Some projects are done as throwaways, experiments, or resume builders. Not all of those projects need ongoing support. But other projects now have serious dependencies. (By definition, this makes them infrastructure.) And finding contributors for those projects is hard when developers have already moved on to the next shiny thing, especially if reputation building is a primary motivator for part-time open source contributors.

My favorite quote on this is “open source is free as in puppy: it’s fun in the beginning, but then the reality of caring for your project sets in. (Anyone who has written software also knows this to be the case. Everybody likes greenfield projects, not refactoring code— you gotta pay the big bucks to get developers to do that.)

Q: Open source projects that are valuable get funded. If it doesn’t have funding, people just don’t care about it. See Docker, WordPress, Kubernetes, etc.
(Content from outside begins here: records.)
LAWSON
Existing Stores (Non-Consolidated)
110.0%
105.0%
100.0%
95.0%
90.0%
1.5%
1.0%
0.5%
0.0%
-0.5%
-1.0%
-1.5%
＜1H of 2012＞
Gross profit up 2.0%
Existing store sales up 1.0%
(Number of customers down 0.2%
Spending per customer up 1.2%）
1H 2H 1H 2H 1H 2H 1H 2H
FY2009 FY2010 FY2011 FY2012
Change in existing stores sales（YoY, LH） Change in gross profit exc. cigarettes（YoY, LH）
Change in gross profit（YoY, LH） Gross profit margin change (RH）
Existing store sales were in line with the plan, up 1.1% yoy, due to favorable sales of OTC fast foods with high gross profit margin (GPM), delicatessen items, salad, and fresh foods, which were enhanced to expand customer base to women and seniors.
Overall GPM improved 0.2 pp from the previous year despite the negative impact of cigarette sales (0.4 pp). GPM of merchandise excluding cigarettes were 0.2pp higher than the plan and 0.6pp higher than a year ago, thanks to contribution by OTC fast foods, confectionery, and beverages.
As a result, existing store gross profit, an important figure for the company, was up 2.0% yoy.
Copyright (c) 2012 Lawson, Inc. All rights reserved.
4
A: Open source is not open source is not open source. An open source consumer application (ex. a web browser) does not have the same market dynamics as an open source programming language package. For example, rvm is not venture backable, yet necessary for Ruby software developers, and its main contributor, Michal Papis, funds its development through crowdfunding and sponsorships.
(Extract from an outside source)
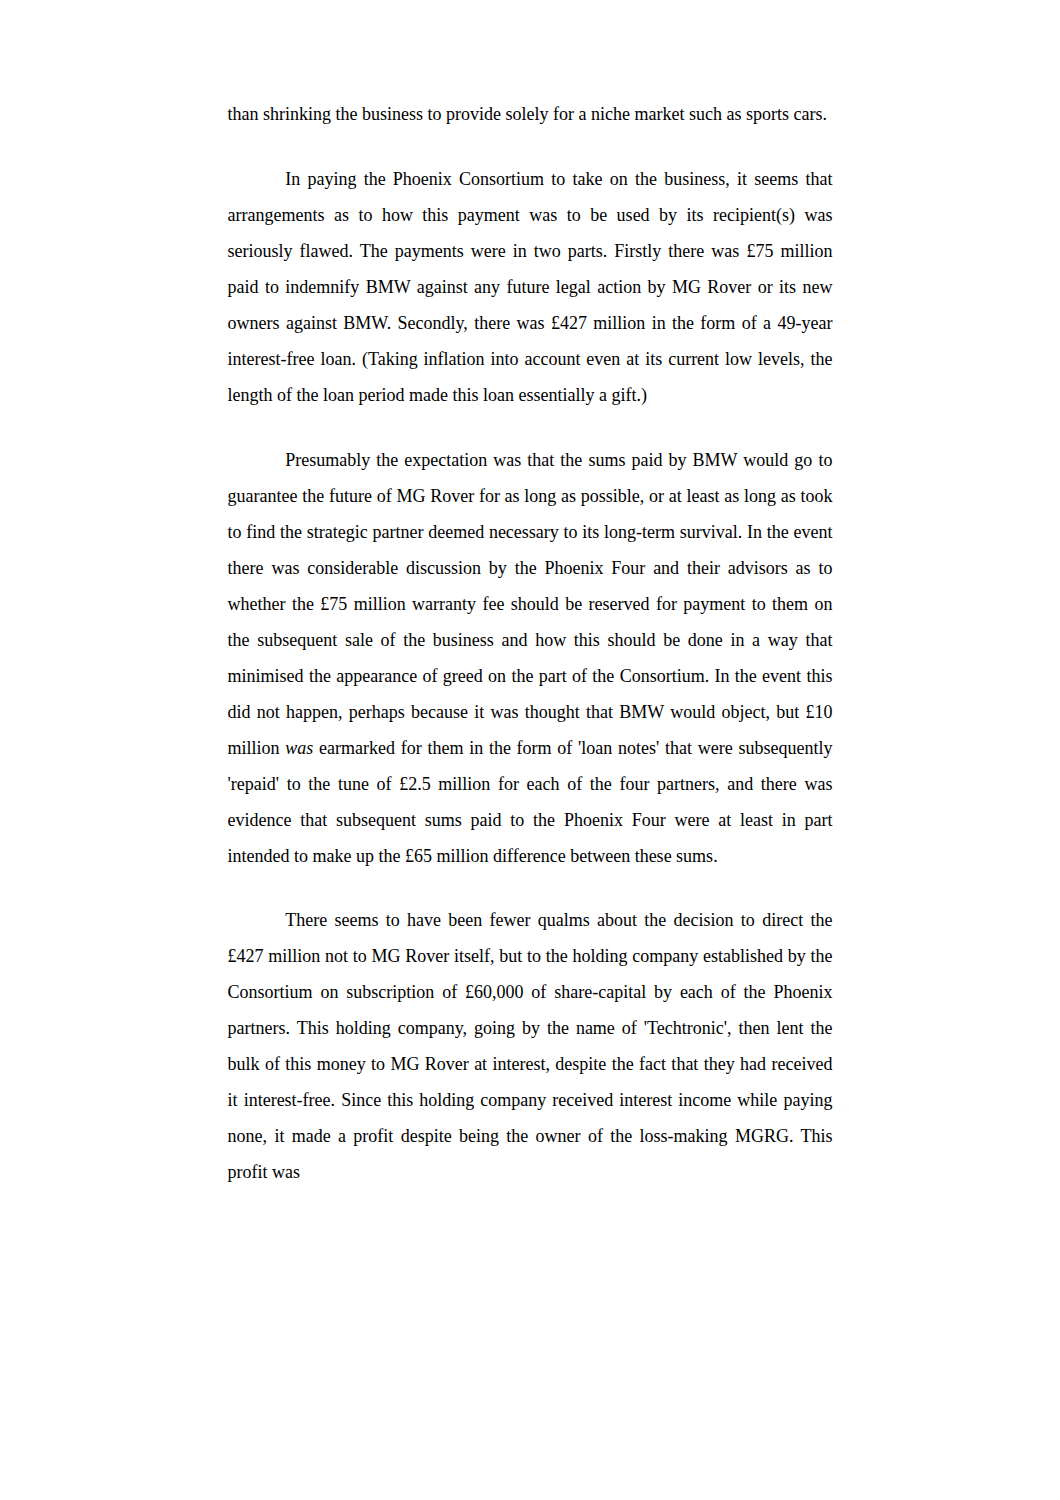than shrinking the business to provide solely for a niche market such as sports cars.
In paying the Phoenix Consortium to take on the business, it seems that arrangements as to how this payment was to be used by its recipient(s) was seriously flawed. The payments were in two parts. Firstly there was £75 million paid to indemnify BMW against any future legal action by MG Rover or its new owners against BMW. Secondly, there was £427 million in the form of a 49-year interest-free loan. (Taking inflation into account even at its current low levels, the length of the loan period made this loan essentially a gift.)
Presumably the expectation was that the sums paid by BMW would go to guarantee the future of MG Rover for as long as possible, or at least as long as took to find the strategic partner deemed necessary to its long-term survival. In the event there was considerable discussion by the Phoenix Four and their advisors as to whether the £75 million warranty fee should be reserved for payment to them on the subsequent sale of the business and how this should be done in a way that minimised the appearance of greed on the part of the Consortium. In the event this did not happen, perhaps because it was thought that BMW would object, but £10 million was earmarked for them in the form of 'loan notes' that were subsequently 'repaid' to the tune of £2.5 million for each of the four partners, and there was evidence that subsequent sums paid to the Phoenix Four were at least in part intended to make up the £65 million difference between these sums.
There seems to have been fewer qualms about the decision to direct the £427 million not to MG Rover itself, but to the holding company established by the Consortium on subscription of £60,000 of share-capital by each of the Phoenix partners. This holding company, going by the name of 'Techtronic', then lent the bulk of this money to MG Rover at interest, despite the fact that they had received it interest-free. Since this holding company received interest income while paying none, it made a profit despite being the owner of the loss-making MGRG. This profit was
If it’s helpful, think of “open source” as an adjective, not the noun. There is a whole class of open source infrastructure projects that are simply not fundable, yet are being critical to software and need better attention. Let’s talk about those.

Q: Please don’t bring venture capital into open source. Please please please.
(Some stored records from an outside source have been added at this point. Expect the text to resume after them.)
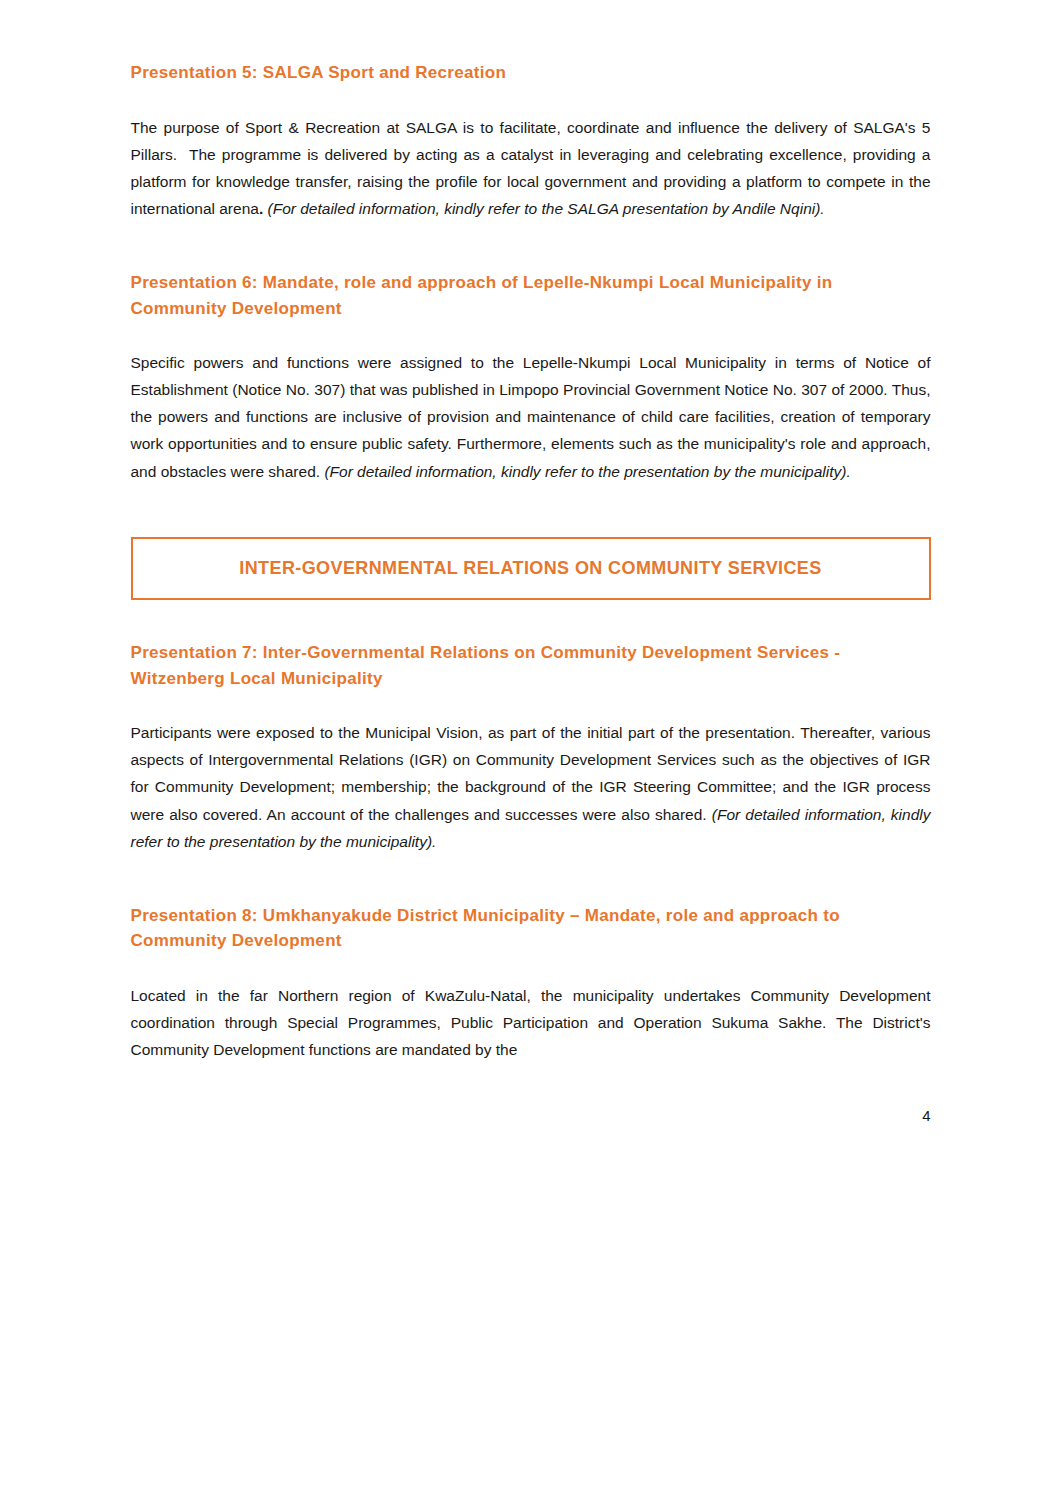Presentation 5: SALGA Sport and Recreation
The purpose of Sport & Recreation at SALGA is to facilitate, coordinate and influence the delivery of SALGA's 5 Pillars. The programme is delivered by acting as a catalyst in leveraging and celebrating excellence, providing a platform for knowledge transfer, raising the profile for local government and providing a platform to compete in the international arena. (For detailed information, kindly refer to the SALGA presentation by Andile Nqini).
Presentation 6: Mandate, role and approach of Lepelle-Nkumpi Local Municipality in Community Development
Specific powers and functions were assigned to the Lepelle-Nkumpi Local Municipality in terms of Notice of Establishment (Notice No. 307) that was published in Limpopo Provincial Government Notice No. 307 of 2000. Thus, the powers and functions are inclusive of provision and maintenance of child care facilities, creation of temporary work opportunities and to ensure public safety. Furthermore, elements such as the municipality's role and approach, and obstacles were shared. (For detailed information, kindly refer to the presentation by the municipality).
INTER-GOVERNMENTAL RELATIONS ON COMMUNITY SERVICES
Presentation 7: Inter-Governmental Relations on Community Development Services - Witzenberg Local Municipality
Participants were exposed to the Municipal Vision, as part of the initial part of the presentation. Thereafter, various aspects of Intergovernmental Relations (IGR) on Community Development Services such as the objectives of IGR for Community Development; membership; the background of the IGR Steering Committee; and the IGR process were also covered. An account of the challenges and successes were also shared. (For detailed information, kindly refer to the presentation by the municipality).
Presentation 8: Umkhanyakude District Municipality – Mandate, role and approach to Community Development
Located in the far Northern region of KwaZulu-Natal, the municipality undertakes Community Development coordination through Special Programmes, Public Participation and Operation Sukuma Sakhe. The District's Community Development functions are mandated by the
4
A: Don’t worry! Remember, the question I started with was “What is not venture backable in tech?” I think open source infrastructure is interesting precisely because it is not venture backable, yet critically important to software: not because I think VCs should be investing in it.

Q: Money will ruin open source. Open source works *because* there is no money in the system. People who contribute are motivated by other things, like social reputation.

A: People who happily work part-time on open source, contributing a patch or fix here and there, do not need money to work on open source. If you are in that camp, however, you might forget that not everybody in open source looks like you. Some people dedicate their lives to open source (not as a means to an end) and make substantial contributions.

These are crazy motherfuckers: technically savvy people in the midst of a tech boom who would rather work on something that makes no money, because it helps people, than take a high paying job somewhere. I’m not worried about someone like that getting ’“corrupted” by a steady paycheck.

A helpful analogy might be volunteerism vs. nonprofits. We’ve all spent a weekend volunteering at a homeless shelter or reading to kids. Then we go back to our day jobs on Monday. But some people work full time helping the homeless or teaching kids. Your part-time contributions to open source are like volunteering. Others’ full-time contributions to open source are like working at a nonprofit. We need both.

I’ll end with a quote from Poul-Henning Kamp, who among other things, maintains Varnish, used by 1/10th of the Internet’s top websites (including Facebook, Twitter, Tumblr and Wikipedia):

“FOSS does not materialize out of empty space; it is written by people. We love what we do, which is why I’m sitting here, way past midnight on a Saturday evening, writing about it; but we are also real people with kids, cars, mortgages, leaky roofs, sick pets, infirm parents, and all kinds of other perfectly normal worries.”